§ Exercise instructions
Would you reproduce exactly the lines below from the one holding "53: (439, 465, 2.71)" through the one holding "95: (663, 31, 39.22)", inclusive, and no others?

§ Given records
• • •

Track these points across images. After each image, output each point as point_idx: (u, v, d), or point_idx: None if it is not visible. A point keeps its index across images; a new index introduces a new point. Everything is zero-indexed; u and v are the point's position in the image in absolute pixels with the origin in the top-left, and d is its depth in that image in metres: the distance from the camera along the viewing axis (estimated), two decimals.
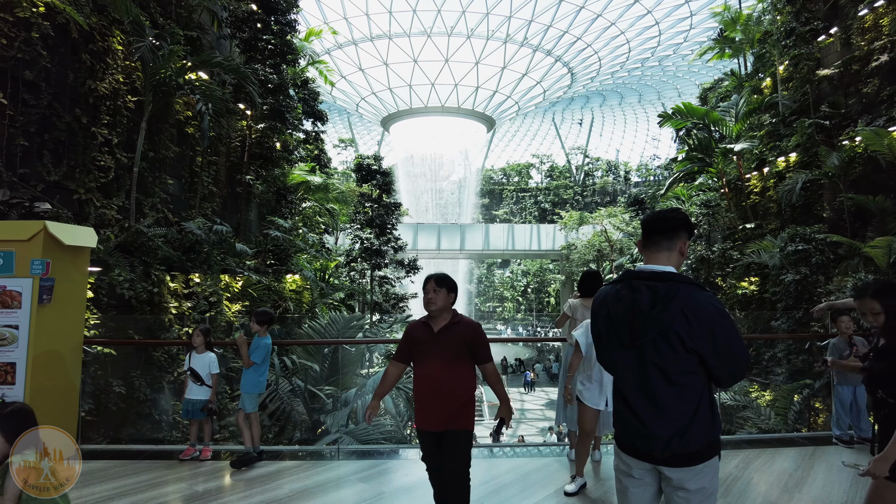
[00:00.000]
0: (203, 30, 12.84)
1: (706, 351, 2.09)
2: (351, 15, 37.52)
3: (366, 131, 64.31)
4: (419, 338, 3.42)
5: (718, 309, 2.12)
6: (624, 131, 66.25)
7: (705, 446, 2.14)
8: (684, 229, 2.32)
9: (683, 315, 2.10)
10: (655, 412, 2.16)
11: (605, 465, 4.94)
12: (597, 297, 2.45)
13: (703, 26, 36.37)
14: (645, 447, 2.21)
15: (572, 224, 32.71)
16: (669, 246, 2.31)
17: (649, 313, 2.14)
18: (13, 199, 7.58)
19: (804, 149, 15.31)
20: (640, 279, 2.26)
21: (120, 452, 5.39)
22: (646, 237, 2.38)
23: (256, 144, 15.08)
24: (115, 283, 8.48)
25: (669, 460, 2.16)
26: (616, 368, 2.33)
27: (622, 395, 2.29)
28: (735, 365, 2.14)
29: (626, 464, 2.33)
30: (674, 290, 2.14)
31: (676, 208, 2.44)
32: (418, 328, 3.46)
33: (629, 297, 2.23)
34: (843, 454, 5.22)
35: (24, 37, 7.91)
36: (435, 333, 3.37)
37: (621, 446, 2.36)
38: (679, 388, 2.13)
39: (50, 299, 4.75)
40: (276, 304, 12.56)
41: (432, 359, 3.33)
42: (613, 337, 2.29)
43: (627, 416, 2.26)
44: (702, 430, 2.13)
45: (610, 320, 2.30)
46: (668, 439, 2.12)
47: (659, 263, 2.31)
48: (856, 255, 12.59)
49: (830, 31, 15.33)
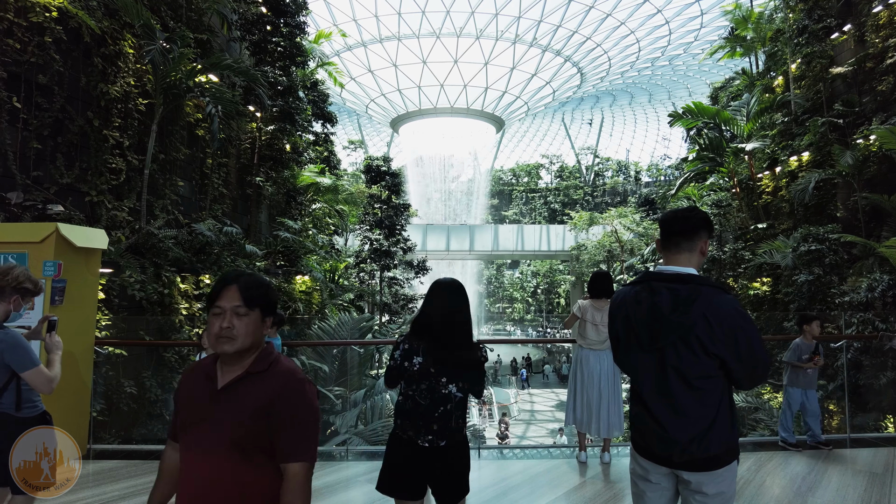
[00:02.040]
0: (213, 33, 12.94)
1: (728, 355, 2.05)
2: (360, 17, 37.63)
3: (375, 133, 64.45)
4: (192, 395, 1.83)
5: (741, 312, 2.09)
6: (634, 131, 65.87)
7: (724, 451, 2.11)
8: (704, 229, 2.26)
9: (705, 319, 2.05)
10: (675, 416, 2.11)
11: (614, 467, 4.91)
12: (614, 299, 2.40)
13: (714, 25, 36.07)
14: (663, 451, 2.16)
15: (582, 224, 32.55)
16: (690, 246, 2.25)
17: (670, 316, 2.10)
18: (27, 201, 7.68)
19: (817, 148, 15.12)
20: (661, 281, 2.21)
21: (131, 452, 5.43)
22: (665, 237, 2.31)
23: (266, 146, 15.17)
24: (127, 285, 8.55)
25: (688, 465, 2.12)
26: (634, 372, 2.28)
27: (641, 398, 2.24)
28: (757, 369, 2.10)
29: (643, 468, 2.29)
30: (695, 293, 2.09)
31: (694, 207, 2.39)
32: (195, 376, 1.87)
33: (649, 299, 2.18)
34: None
35: (38, 41, 8.02)
36: (217, 391, 1.77)
37: (638, 450, 2.31)
38: (699, 393, 2.09)
39: (62, 300, 4.80)
40: (286, 305, 12.61)
41: (200, 440, 1.74)
42: (632, 340, 2.24)
43: (646, 419, 2.21)
44: (721, 435, 2.09)
45: (629, 322, 2.25)
46: (688, 443, 2.08)
47: (679, 264, 2.25)
48: (870, 256, 12.40)
49: (844, 29, 15.14)
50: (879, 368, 9.89)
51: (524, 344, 45.98)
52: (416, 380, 2.75)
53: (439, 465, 2.71)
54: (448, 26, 39.30)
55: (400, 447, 2.76)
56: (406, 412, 2.76)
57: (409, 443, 2.72)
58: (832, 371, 11.39)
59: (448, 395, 2.74)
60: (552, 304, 54.54)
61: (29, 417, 2.85)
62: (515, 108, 49.05)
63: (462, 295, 2.86)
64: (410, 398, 2.76)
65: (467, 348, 2.80)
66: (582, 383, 5.04)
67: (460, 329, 2.77)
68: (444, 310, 2.78)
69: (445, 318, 2.76)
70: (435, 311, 2.80)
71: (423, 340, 2.79)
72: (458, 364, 2.76)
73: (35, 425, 2.84)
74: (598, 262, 32.72)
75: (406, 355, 2.79)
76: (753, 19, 19.30)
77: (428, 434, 2.69)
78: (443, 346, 2.75)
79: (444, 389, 2.73)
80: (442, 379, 2.74)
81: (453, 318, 2.77)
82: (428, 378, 2.74)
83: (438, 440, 2.70)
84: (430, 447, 2.69)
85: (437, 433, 2.70)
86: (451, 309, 2.80)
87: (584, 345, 5.06)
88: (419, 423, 2.70)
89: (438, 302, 2.82)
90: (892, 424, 10.31)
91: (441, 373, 2.74)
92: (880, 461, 4.97)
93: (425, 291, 3.00)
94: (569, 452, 5.41)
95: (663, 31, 39.22)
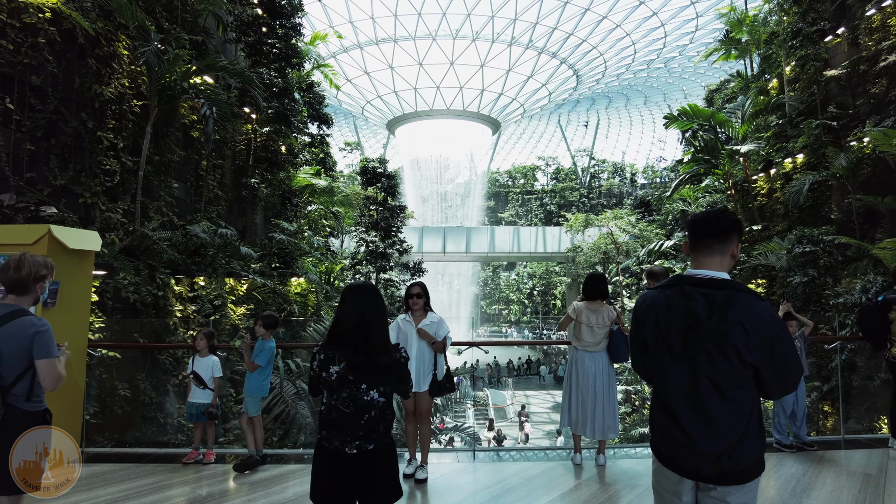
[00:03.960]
0: (208, 34, 12.91)
1: (764, 364, 2.00)
2: (356, 19, 37.64)
3: (371, 134, 64.45)
4: None
5: (777, 320, 2.03)
6: (630, 133, 66.10)
7: (754, 463, 2.05)
8: (736, 231, 2.20)
9: (742, 326, 1.98)
10: (706, 427, 2.02)
11: (609, 469, 4.90)
12: (641, 303, 2.32)
13: (709, 27, 36.24)
14: (692, 464, 2.07)
15: (578, 226, 32.58)
16: (722, 249, 2.18)
17: (706, 323, 2.02)
18: (20, 202, 7.63)
19: (812, 150, 15.19)
20: (693, 285, 2.13)
21: (125, 455, 5.40)
22: (695, 240, 2.24)
23: (261, 148, 15.14)
24: (121, 287, 8.51)
25: (718, 478, 2.04)
26: (662, 380, 2.18)
27: (668, 408, 2.13)
28: (789, 377, 2.06)
29: (668, 479, 2.20)
30: (731, 299, 2.02)
31: (725, 208, 2.33)
32: None
33: (682, 304, 2.11)
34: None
35: (31, 42, 7.97)
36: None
37: (663, 461, 2.21)
38: (731, 403, 2.02)
39: (55, 303, 4.77)
40: (282, 308, 12.57)
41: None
42: (662, 346, 2.15)
43: (674, 430, 2.10)
44: (752, 446, 2.03)
45: (659, 328, 2.16)
46: (718, 456, 2.00)
47: (711, 268, 2.18)
48: (865, 257, 12.46)
49: (838, 32, 15.21)
50: (873, 370, 9.93)
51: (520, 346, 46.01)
52: (335, 389, 2.69)
53: (367, 470, 2.67)
54: (444, 28, 39.36)
55: (327, 458, 2.70)
56: (331, 422, 2.69)
57: (335, 453, 2.67)
58: (826, 373, 11.45)
59: (371, 402, 2.69)
60: (548, 305, 54.56)
61: (35, 412, 2.92)
62: (511, 110, 49.16)
63: (374, 297, 2.81)
64: (334, 408, 2.69)
65: (384, 352, 2.74)
66: (577, 385, 5.04)
67: (374, 332, 2.72)
68: (356, 314, 2.73)
69: (357, 322, 2.71)
70: (347, 316, 2.75)
71: (338, 348, 2.73)
72: (373, 369, 2.70)
73: (39, 421, 2.94)
74: (594, 264, 32.77)
75: (323, 365, 2.73)
76: (748, 22, 19.37)
77: (355, 440, 2.64)
78: (358, 351, 2.68)
79: (366, 396, 2.68)
80: (362, 386, 2.68)
81: (364, 321, 2.71)
82: (347, 386, 2.68)
83: (366, 444, 2.66)
84: (358, 453, 2.65)
85: (363, 438, 2.65)
86: (361, 312, 2.73)
87: (580, 346, 5.06)
88: (346, 433, 2.64)
89: (349, 307, 2.77)
90: (885, 426, 10.34)
91: (360, 380, 2.68)
92: (874, 462, 4.99)
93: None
94: (564, 454, 5.41)
95: (659, 34, 39.38)
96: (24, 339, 2.80)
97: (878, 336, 5.35)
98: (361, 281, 2.97)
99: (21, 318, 2.84)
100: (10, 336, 2.79)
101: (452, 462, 5.34)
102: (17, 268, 2.94)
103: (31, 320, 2.86)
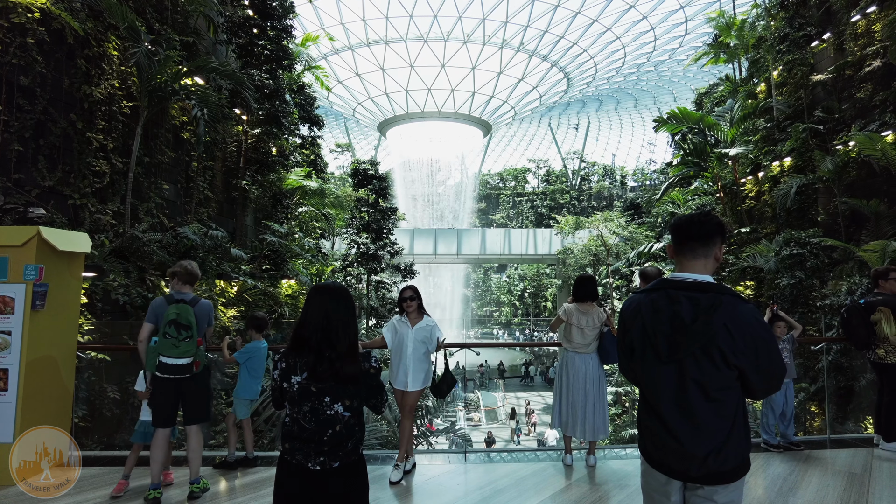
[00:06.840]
0: (199, 35, 12.86)
1: (748, 366, 2.02)
2: (347, 20, 37.60)
3: (363, 136, 64.35)
4: None
5: (761, 322, 2.05)
6: (620, 136, 66.48)
7: (741, 463, 2.08)
8: (719, 234, 2.22)
9: (727, 329, 2.00)
10: (692, 429, 2.05)
11: (599, 469, 4.94)
12: (627, 307, 2.32)
13: (699, 31, 36.59)
14: (680, 466, 2.10)
15: (569, 228, 32.72)
16: (706, 253, 2.20)
17: (692, 326, 2.04)
18: (7, 204, 7.57)
19: (799, 153, 15.39)
20: (678, 289, 2.15)
21: (114, 458, 5.35)
22: (679, 243, 2.25)
23: (252, 149, 15.09)
24: (110, 289, 8.46)
25: (705, 479, 2.07)
26: (650, 383, 2.19)
27: (656, 411, 2.15)
28: (773, 379, 2.08)
29: (657, 480, 2.23)
30: (716, 302, 2.04)
31: (708, 211, 2.35)
32: None
33: (668, 308, 2.12)
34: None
35: (20, 42, 7.92)
36: None
37: (652, 463, 2.23)
38: (717, 404, 2.04)
39: (43, 305, 4.74)
40: (272, 310, 12.53)
41: None
42: (649, 350, 2.16)
43: (661, 433, 2.13)
44: (738, 447, 2.05)
45: (646, 332, 2.17)
46: (705, 457, 2.03)
47: (695, 271, 2.20)
48: (851, 259, 12.64)
49: (824, 37, 15.44)
50: (859, 370, 10.06)
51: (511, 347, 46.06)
52: (297, 401, 2.46)
53: (332, 488, 2.45)
54: (435, 31, 39.41)
55: (290, 473, 2.47)
56: (293, 436, 2.45)
57: (298, 468, 2.44)
58: (814, 373, 11.59)
59: (335, 417, 2.45)
60: (539, 307, 54.73)
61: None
62: (502, 112, 49.31)
63: (341, 298, 2.55)
64: (296, 421, 2.46)
65: (350, 360, 2.48)
66: (567, 386, 5.06)
67: (339, 336, 2.48)
68: (320, 316, 2.50)
69: (321, 325, 2.48)
70: (312, 318, 2.51)
71: (301, 355, 2.49)
72: (338, 379, 2.45)
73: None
74: (585, 266, 32.92)
75: (284, 375, 2.49)
76: (737, 27, 19.60)
77: (319, 456, 2.42)
78: (322, 358, 2.44)
79: (329, 410, 2.44)
80: (325, 399, 2.44)
81: (330, 324, 2.48)
82: (309, 398, 2.44)
83: (331, 461, 2.43)
84: (322, 470, 2.42)
85: (328, 454, 2.43)
86: (326, 314, 2.50)
87: (570, 348, 5.09)
88: (308, 448, 2.42)
89: (315, 309, 2.53)
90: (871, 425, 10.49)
91: (323, 392, 2.44)
92: (859, 462, 5.06)
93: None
94: (555, 456, 5.44)
95: (649, 38, 39.68)
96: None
97: (863, 338, 5.44)
98: (330, 280, 2.71)
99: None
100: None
101: (443, 463, 5.35)
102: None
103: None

• • •

§ Response box
53: (439, 465, 2.71)
54: (448, 26, 39.30)
55: (400, 447, 2.76)
56: (406, 412, 2.76)
57: (409, 443, 2.72)
58: (832, 371, 11.39)
59: (448, 395, 2.74)
60: (552, 304, 54.54)
61: (29, 417, 2.85)
62: (515, 108, 49.05)
63: (462, 295, 2.86)
64: (410, 398, 2.76)
65: (467, 348, 2.80)
66: (582, 383, 5.04)
67: (460, 329, 2.77)
68: (444, 310, 2.78)
69: (445, 318, 2.76)
70: (435, 311, 2.80)
71: (423, 340, 2.79)
72: (458, 364, 2.76)
73: (35, 425, 2.84)
74: (598, 262, 32.72)
75: (406, 355, 2.79)
76: (753, 19, 19.30)
77: (428, 434, 2.69)
78: (443, 346, 2.75)
79: (444, 389, 2.73)
80: (442, 379, 2.74)
81: (453, 318, 2.77)
82: (428, 378, 2.74)
83: (438, 440, 2.70)
84: (430, 447, 2.69)
85: (437, 433, 2.70)
86: (451, 309, 2.80)
87: (584, 345, 5.06)
88: (419, 423, 2.70)
89: (438, 302, 2.82)
90: (892, 424, 10.31)
91: (441, 373, 2.74)
92: (880, 461, 4.97)
93: (425, 291, 3.00)
94: (569, 452, 5.41)
95: (663, 31, 39.22)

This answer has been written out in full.